LISTED RECORDS:

══════════════════════════════

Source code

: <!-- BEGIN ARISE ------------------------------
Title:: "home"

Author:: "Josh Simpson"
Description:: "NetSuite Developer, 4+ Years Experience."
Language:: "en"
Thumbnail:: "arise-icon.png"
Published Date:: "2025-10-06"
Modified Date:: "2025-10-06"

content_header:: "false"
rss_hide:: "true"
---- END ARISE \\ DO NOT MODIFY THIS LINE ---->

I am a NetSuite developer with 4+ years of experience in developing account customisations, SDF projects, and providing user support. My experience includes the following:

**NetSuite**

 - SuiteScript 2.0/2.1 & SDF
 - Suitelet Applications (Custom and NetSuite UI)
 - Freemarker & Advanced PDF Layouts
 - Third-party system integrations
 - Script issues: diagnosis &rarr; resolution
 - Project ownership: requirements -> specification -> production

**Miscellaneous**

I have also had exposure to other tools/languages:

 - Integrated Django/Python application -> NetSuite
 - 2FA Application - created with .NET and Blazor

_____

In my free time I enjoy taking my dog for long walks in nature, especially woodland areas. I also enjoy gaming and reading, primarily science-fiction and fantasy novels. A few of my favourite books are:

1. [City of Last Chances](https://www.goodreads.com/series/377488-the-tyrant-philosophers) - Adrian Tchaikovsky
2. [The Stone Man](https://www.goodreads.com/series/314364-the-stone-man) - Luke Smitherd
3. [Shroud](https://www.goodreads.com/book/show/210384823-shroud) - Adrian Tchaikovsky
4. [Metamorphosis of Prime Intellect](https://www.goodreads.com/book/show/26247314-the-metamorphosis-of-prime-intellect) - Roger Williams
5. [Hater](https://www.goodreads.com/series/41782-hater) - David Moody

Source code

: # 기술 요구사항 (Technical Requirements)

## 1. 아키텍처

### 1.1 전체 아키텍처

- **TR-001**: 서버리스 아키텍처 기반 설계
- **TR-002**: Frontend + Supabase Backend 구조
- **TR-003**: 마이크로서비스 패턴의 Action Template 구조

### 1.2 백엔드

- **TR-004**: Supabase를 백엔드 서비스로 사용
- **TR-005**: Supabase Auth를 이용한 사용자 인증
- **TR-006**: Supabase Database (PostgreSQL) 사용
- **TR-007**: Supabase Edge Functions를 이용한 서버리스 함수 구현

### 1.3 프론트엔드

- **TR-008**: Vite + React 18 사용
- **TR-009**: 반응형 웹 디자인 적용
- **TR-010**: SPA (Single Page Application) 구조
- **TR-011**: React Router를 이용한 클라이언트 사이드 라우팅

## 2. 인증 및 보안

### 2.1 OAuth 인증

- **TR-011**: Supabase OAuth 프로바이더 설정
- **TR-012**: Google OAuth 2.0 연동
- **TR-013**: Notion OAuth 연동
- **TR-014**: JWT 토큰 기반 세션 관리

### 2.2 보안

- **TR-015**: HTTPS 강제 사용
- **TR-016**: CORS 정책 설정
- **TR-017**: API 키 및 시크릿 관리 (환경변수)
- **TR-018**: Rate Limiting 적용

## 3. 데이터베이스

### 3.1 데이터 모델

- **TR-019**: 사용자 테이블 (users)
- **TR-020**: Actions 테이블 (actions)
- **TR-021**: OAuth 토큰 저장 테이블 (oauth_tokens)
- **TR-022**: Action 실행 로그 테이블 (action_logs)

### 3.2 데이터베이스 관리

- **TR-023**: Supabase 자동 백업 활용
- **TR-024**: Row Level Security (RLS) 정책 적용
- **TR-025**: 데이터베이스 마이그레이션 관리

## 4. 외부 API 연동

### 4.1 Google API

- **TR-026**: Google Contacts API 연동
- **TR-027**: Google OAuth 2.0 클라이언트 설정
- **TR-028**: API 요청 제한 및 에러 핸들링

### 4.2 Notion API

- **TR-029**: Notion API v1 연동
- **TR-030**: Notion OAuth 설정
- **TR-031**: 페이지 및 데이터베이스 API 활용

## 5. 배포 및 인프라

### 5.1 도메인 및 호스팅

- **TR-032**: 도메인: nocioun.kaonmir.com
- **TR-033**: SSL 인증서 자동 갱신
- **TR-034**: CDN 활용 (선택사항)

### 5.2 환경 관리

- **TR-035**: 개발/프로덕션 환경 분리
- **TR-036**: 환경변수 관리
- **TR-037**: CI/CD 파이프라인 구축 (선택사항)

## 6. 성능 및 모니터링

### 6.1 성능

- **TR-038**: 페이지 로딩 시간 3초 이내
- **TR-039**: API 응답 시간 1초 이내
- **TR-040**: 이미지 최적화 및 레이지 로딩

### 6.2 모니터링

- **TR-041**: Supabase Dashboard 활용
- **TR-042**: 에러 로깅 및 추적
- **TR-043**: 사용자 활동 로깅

══════════════════════════════

EXERCISE AIM: Print all of the records above line for line, without changing a single character.

EXERCISE RESULT:
Source code

: <!-- BEGIN ARISE ------------------------------
Title:: "home"

Author:: "Josh Simpson"
Description:: "NetSuite Developer, 4+ Years Experience."
Language:: "en"
Thumbnail:: "arise-icon.png"
Published Date:: "2025-10-06"
Modified Date:: "2025-10-06"

content_header:: "false"
rss_hide:: "true"
---- END ARISE \\ DO NOT MODIFY THIS LINE ---->

I am a NetSuite developer with 4+ years of experience in developing account customisations, SDF projects, and providing user support. My experience includes the following:

**NetSuite**

 - SuiteScript 2.0/2.1 & SDF
 - Suitelet Applications (Custom and NetSuite UI)
 - Freemarker & Advanced PDF Layouts
 - Third-party system integrations
 - Script issues: diagnosis &rarr; resolution
 - Project ownership: requirements -> specification -> production

**Miscellaneous**

I have also had exposure to other tools/languages:

 - Integrated Django/Python application -> NetSuite
 - 2FA Application - created with .NET and Blazor

_____

In my free time I enjoy taking my dog for long walks in nature, especially woodland areas. I also enjoy gaming and reading, primarily science-fiction and fantasy novels. A few of my favourite books are:

1. [City of Last Chances](https://www.goodreads.com/series/377488-the-tyrant-philosophers) - Adrian Tchaikovsky
2. [The Stone Man](https://www.goodreads.com/series/314364-the-stone-man) - Luke Smitherd
3. [Shroud](https://www.goodreads.com/book/show/210384823-shroud) - Adrian Tchaikovsky
4. [Metamorphosis of Prime Intellect](https://www.goodreads.com/book/show/26247314-the-metamorphosis-of-prime-intellect) - Roger Williams
5. [Hater](https://www.goodreads.com/series/41782-hater) - David Moody

Source code

: # 기술 요구사항 (Technical Requirements)

## 1. 아키텍처

### 1.1 전체 아키텍처

- **TR-001**: 서버리스 아키텍처 기반 설계
- **TR-002**: Frontend + Supabase Backend 구조
- **TR-003**: 마이크로서비스 패턴의 Action Template 구조

### 1.2 백엔드

- **TR-004**: Supabase를 백엔드 서비스로 사용
- **TR-005**: Supabase Auth를 이용한 사용자 인증
- **TR-006**: Supabase Database (PostgreSQL) 사용
- **TR-007**: Supabase Edge Functions를 이용한 서버리스 함수 구현

### 1.3 프론트엔드

- **TR-008**: Vite + React 18 사용
- **TR-009**: 반응형 웹 디자인 적용
- **TR-010**: SPA (Single Page Application) 구조
- **TR-011**: React Router를 이용한 클라이언트 사이드 라우팅

## 2. 인증 및 보안

### 2.1 OAuth 인증

- **TR-011**: Supabase OAuth 프로바이더 설정
- **TR-012**: Google OAuth 2.0 연동
- **TR-013**: Notion OAuth 연동
- **TR-014**: JWT 토큰 기반 세션 관리

### 2.2 보안

- **TR-015**: HTTPS 강제 사용
- **TR-016**: CORS 정책 설정
- **TR-017**: API 키 및 시크릿 관리 (환경변수)
- **TR-018**: Rate Limiting 적용

## 3. 데이터베이스

### 3.1 데이터 모델

- **TR-019**: 사용자 테이블 (users)
- **TR-020**: Actions 테이블 (actions)
- **TR-021**: OAuth 토큰 저장 테이블 (oauth_tokens)
- **TR-022**: Action 실행 로그 테이블 (action_logs)

### 3.2 데이터베이스 관리

- **TR-023**: Supabase 자동 백업 활용
- **TR-024**: Row Level Security (RLS) 정책 적용
- **TR-025**: 데이터베이스 마이그레이션 관리

## 4. 외부 API 연동

### 4.1 Google API

- **TR-026**: Google Contacts API 연동
- **TR-027**: Google OAuth 2.0 클라이언트 설정
- **TR-028**: API 요청 제한 및 에러 핸들링

### 4.2 Notion API

- **TR-029**: Notion API v1 연동
- **TR-030**: Notion OAuth 설정
- **TR-031**: 페이지 및 데이터베이스 API 활용

## 5. 배포 및 인프라

### 5.1 도메인 및 호스팅

- **TR-032**: 도메인: nocioun.kaonmir.com
- **TR-033**: SSL 인증서 자동 갱신
- **TR-034**: CDN 활용 (선택사항)

### 5.2 환경 관리

- **TR-035**: 개발/프로덕션 환경 분리
- **TR-036**: 환경변수 관리
- **TR-037**: CI/CD 파이프라인 구축 (선택사항)

## 6. 성능 및 모니터링

### 6.1 성능

- **TR-038**: 페이지 로딩 시간 3초 이내
- **TR-039**: API 응답 시간 1초 이내
- **TR-040**: 이미지 최적화 및 레이지 로딩

### 6.2 모니터링

- **TR-041**: Supabase Dashboard 활용
- **TR-042**: 에러 로깅 및 추적
- **TR-043**: 사용자 활동 로깅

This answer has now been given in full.